WORK INSTRUCTIONS = Go through the listing below and repeat it exactly, omitting each picture.

DATA SECTION =
• • • • •

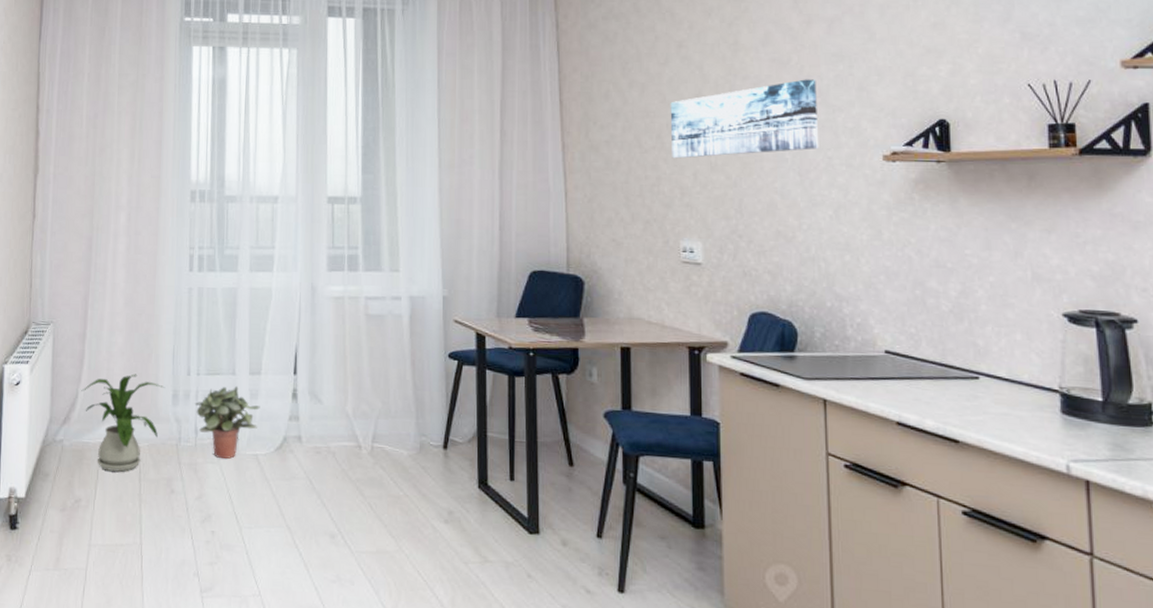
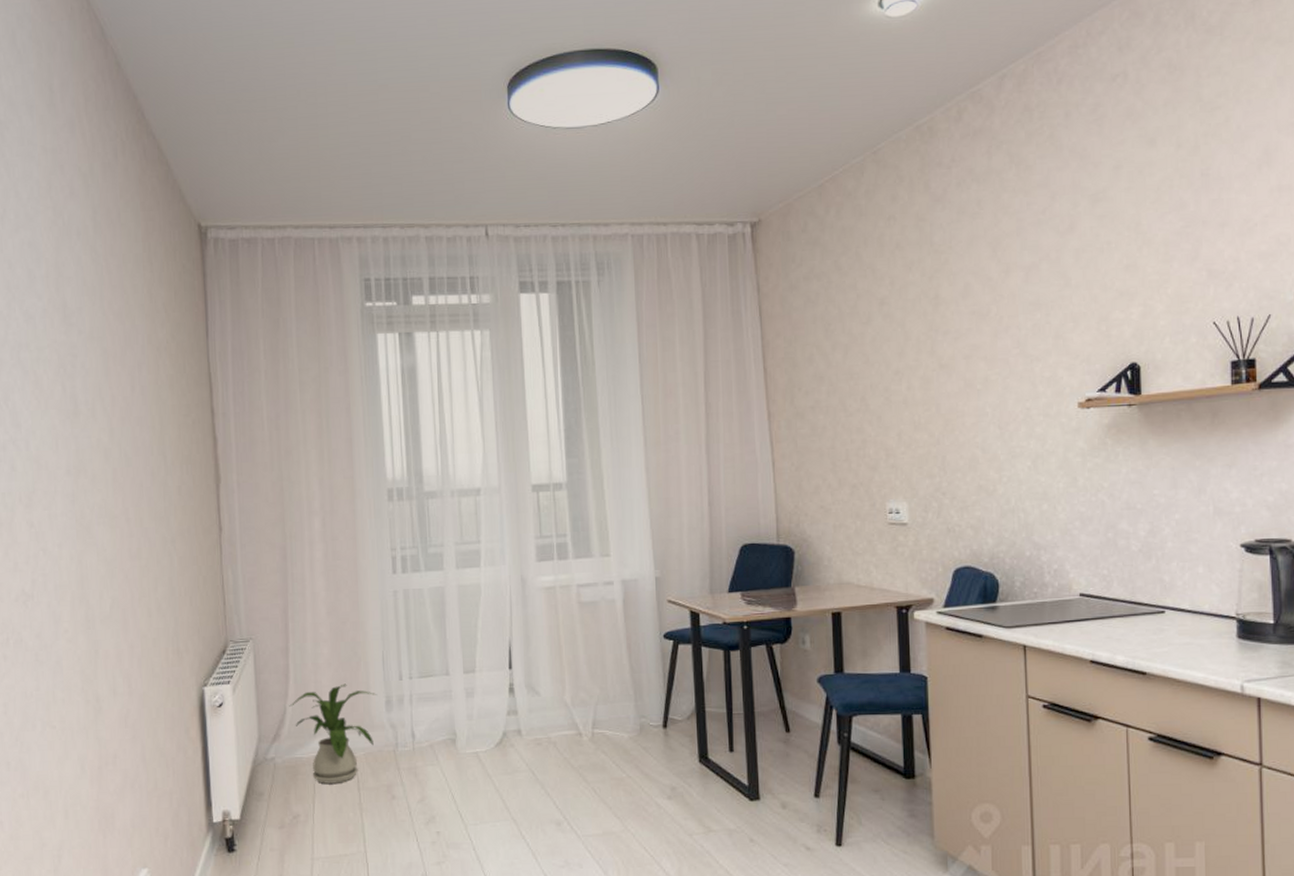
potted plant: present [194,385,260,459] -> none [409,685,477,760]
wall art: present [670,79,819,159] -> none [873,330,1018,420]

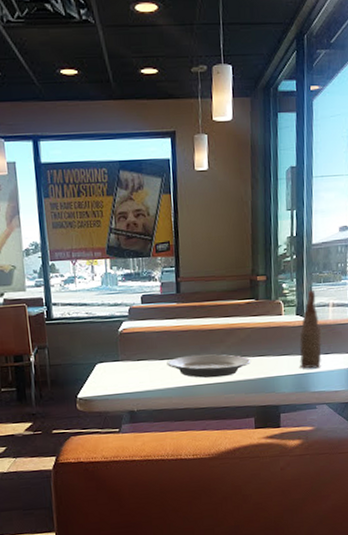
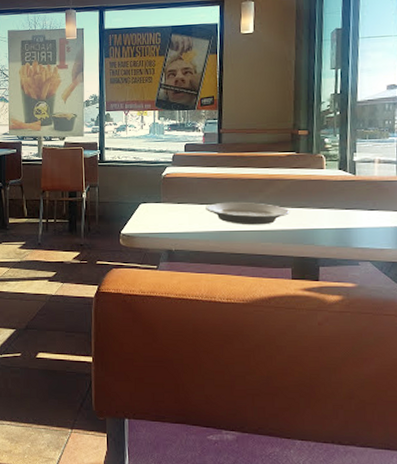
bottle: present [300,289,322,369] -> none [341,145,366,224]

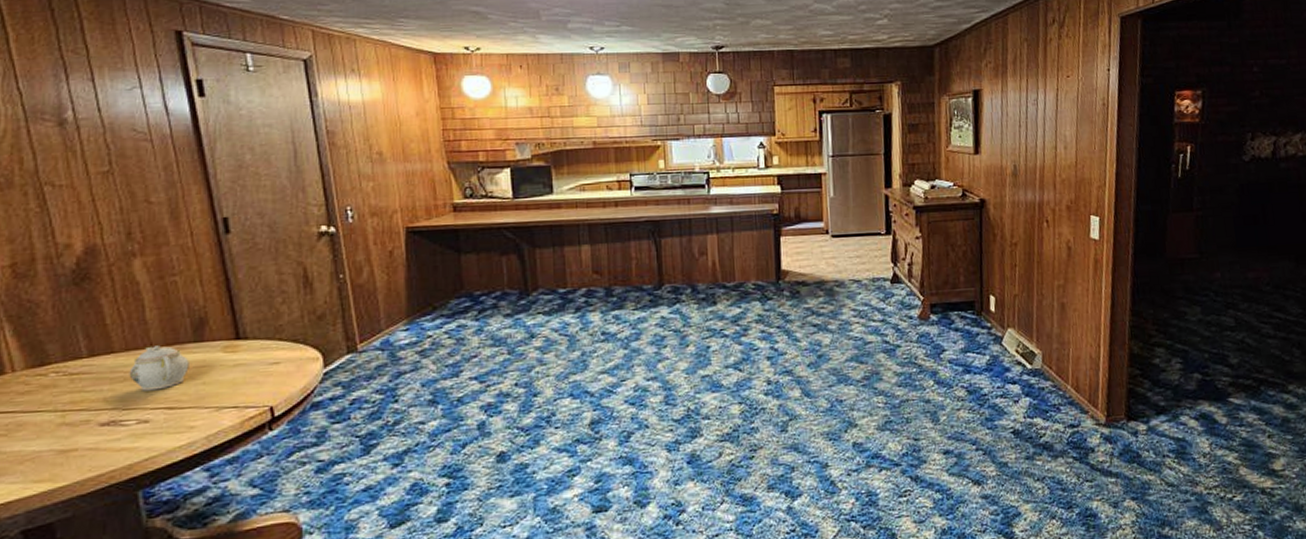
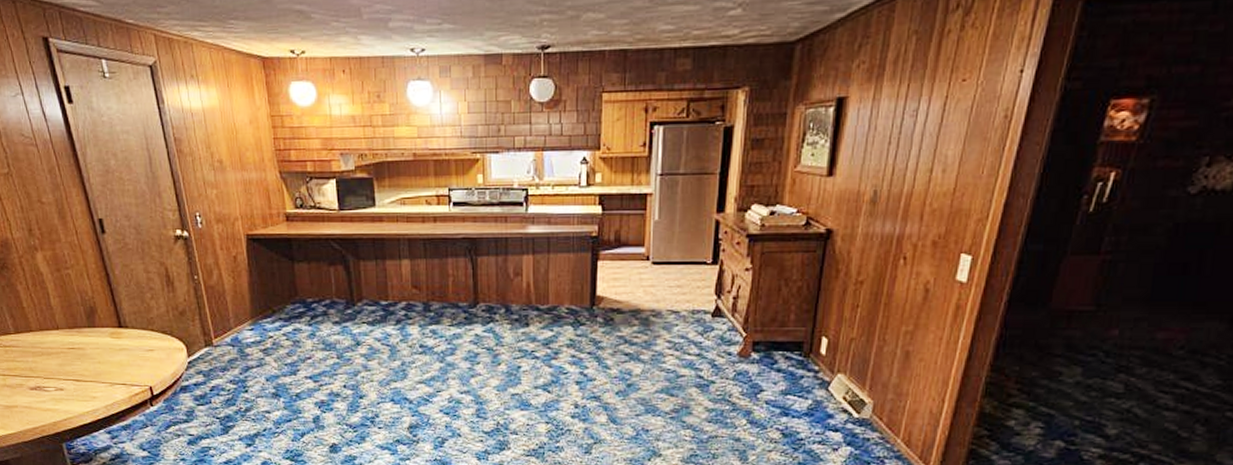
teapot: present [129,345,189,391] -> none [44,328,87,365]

• • • • •

ANSWER =
potted plant: present [194,385,260,459] -> none [409,685,477,760]
wall art: present [670,79,819,159] -> none [873,330,1018,420]

bottle: present [300,289,322,369] -> none [341,145,366,224]

teapot: present [129,345,189,391] -> none [44,328,87,365]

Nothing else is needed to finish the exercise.